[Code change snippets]
*** Begin section ***

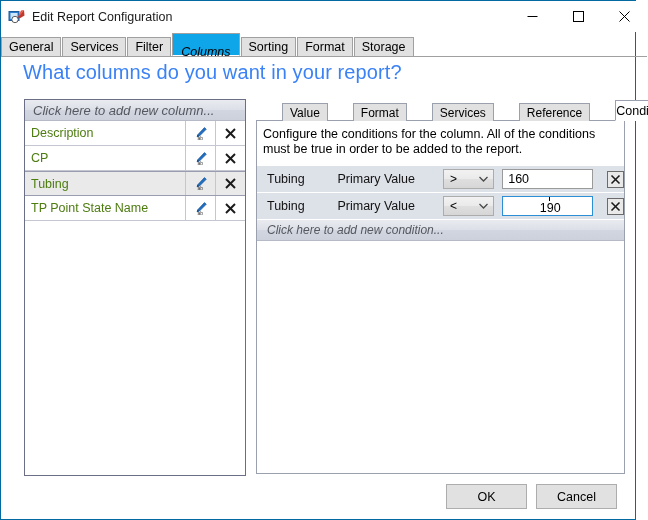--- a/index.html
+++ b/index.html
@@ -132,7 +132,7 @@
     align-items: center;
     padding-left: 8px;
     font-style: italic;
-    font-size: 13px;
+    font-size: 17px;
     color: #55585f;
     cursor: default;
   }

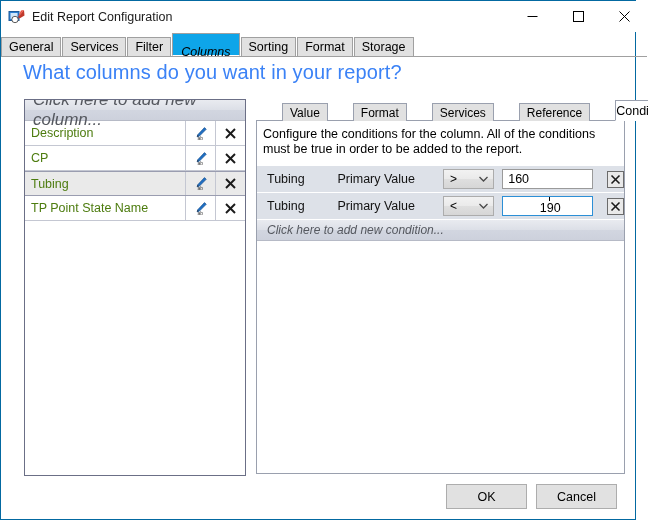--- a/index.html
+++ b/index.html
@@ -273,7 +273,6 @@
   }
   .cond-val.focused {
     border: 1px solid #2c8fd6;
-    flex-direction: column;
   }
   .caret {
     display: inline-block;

*** End section ***
*** Begin section ***

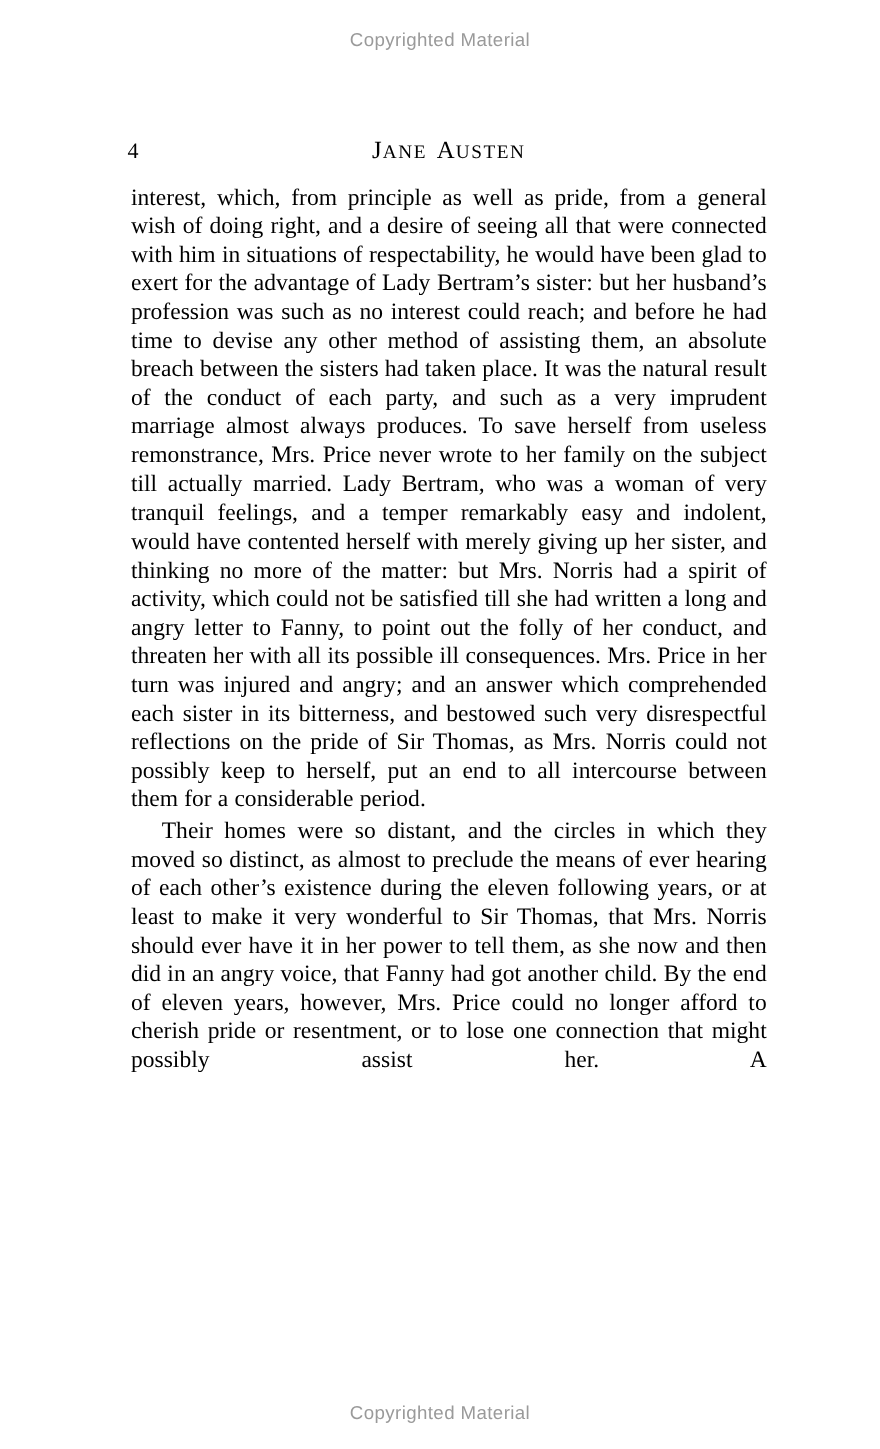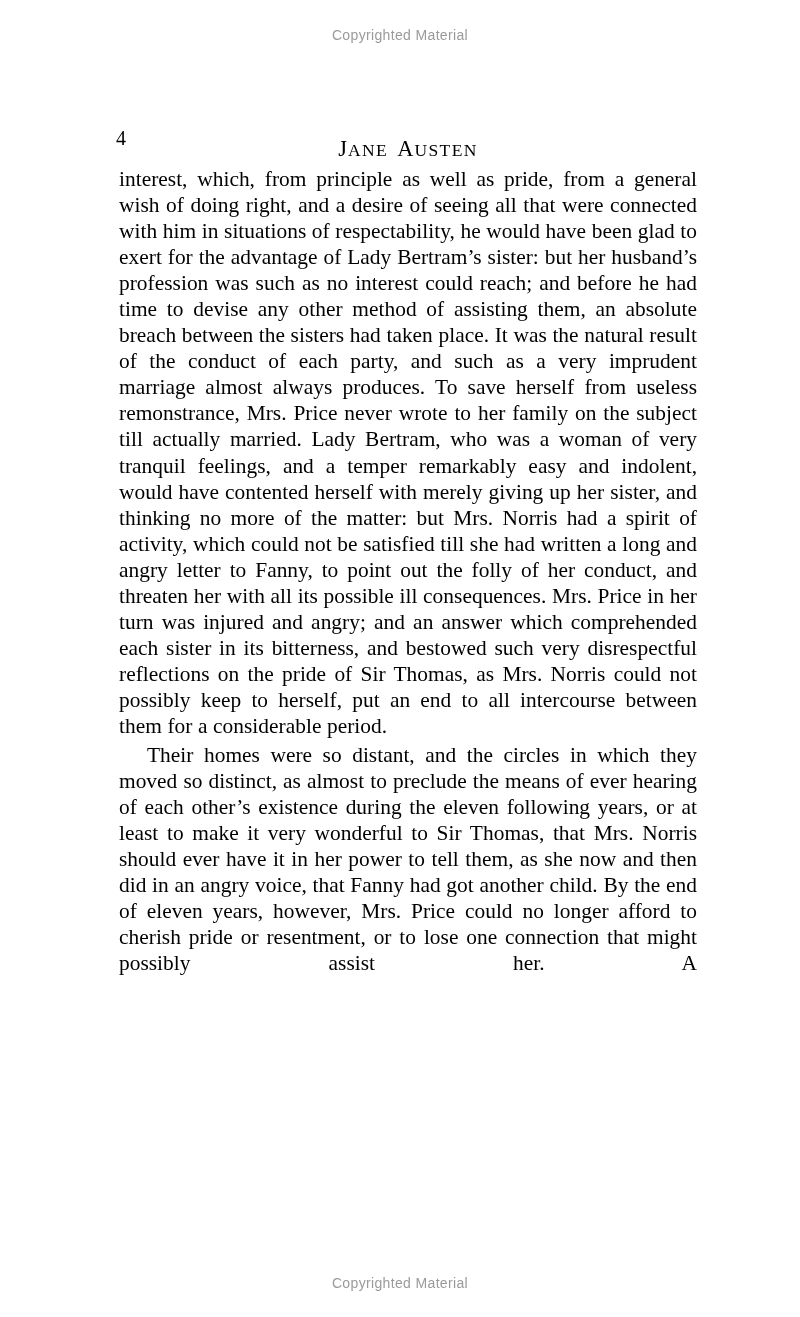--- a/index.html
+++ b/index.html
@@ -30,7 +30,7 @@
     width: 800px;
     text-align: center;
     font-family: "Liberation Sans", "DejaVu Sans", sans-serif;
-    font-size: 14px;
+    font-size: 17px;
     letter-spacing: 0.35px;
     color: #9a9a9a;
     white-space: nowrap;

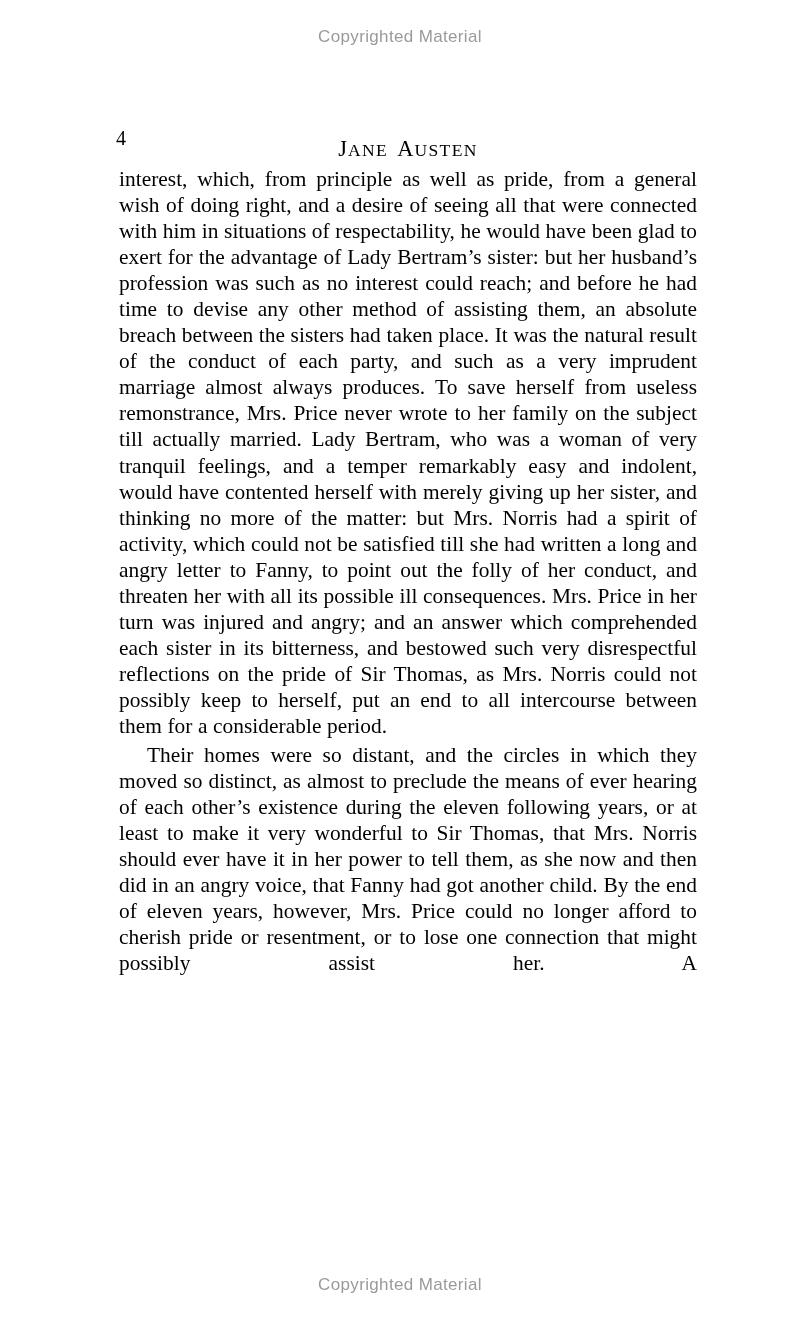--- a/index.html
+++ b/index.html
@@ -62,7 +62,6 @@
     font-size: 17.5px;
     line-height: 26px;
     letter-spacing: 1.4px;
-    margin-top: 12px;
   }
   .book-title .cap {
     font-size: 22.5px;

*** End section ***

▶ [WHAT IS NEEDED]:
For the word "size", go through the records and show each line that carries it.

▶ [ANSWER TO THE PROBLEM]:
-    font-size: 13px;
+    font-size: 17px;
-    font-size: 14px;
+    font-size: 17px;
     font-size: 17.5px;
     font-size: 22.5px;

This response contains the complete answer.